Both physicians and dentists use standard medical treatments that work in other parts of the body. Some now manage TMJ disorders by injecting the TMJs with steroids or platelet rich plasma or fibrin, which is approriate if the TMJ is inflamed, but not if it has already healed and is simply labeled as arthritic due to previous loss of its original rounded bone shapes from adaptive remodeling. Chiropractors and physical therapists rehabilitate muscles using various electrical and thermal modalities as well as exercises and stretches. Chiropractors make cervical adjustments which can improve mandible and head posture, at least until the old habitual bite drives the mandible back to its old habitual posture. Myofascial release and forceful compression of trigger points can temporarily reduce muscle tightness. Applied kinesiology attempts to determine the ideal bite position by measuring postural muscle resistance. Massage can flush out capillary beds to improve resting circulation in muscles that have accumulated waste products due to high tonus. Cranial and craniosacral treatments use light manual pressure to manipulate the skull and spine in order to free up blockages to cerebrospinal fluid circulation, as described in CRANIAL AND CRANIOFACIAL under the tab TREATMENTS.

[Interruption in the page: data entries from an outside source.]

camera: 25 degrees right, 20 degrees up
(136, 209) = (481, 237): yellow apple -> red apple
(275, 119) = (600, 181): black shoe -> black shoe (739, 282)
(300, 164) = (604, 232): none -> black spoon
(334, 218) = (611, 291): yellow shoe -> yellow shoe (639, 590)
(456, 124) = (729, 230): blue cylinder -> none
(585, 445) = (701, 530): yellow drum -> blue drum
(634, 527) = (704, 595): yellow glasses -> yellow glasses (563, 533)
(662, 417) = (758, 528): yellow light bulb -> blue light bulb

A SELF LIMITING CONDITION - Fortuntately, TMJ disorders are self-limiting problems because of natural adaptation. Longitudinal studies of tens of thousands of untreated patients have shown that the symptoms eventually "burn out", especially by middle age. Older people may experience jaw muscle tightness as a subset of postural muscle tightness, difficulty chewing due to lack of a good bite, or ear symptoms that persisted from earlier injuries; but they only sustain TMJ inflammation when maintained by extreme loss of vertical dimension (usually in worn out dentures), a systemic arthritis (such as rheumatoid) that attacks their TMJs, or an oral appliance that is excessively tall, thick, or poorly designed.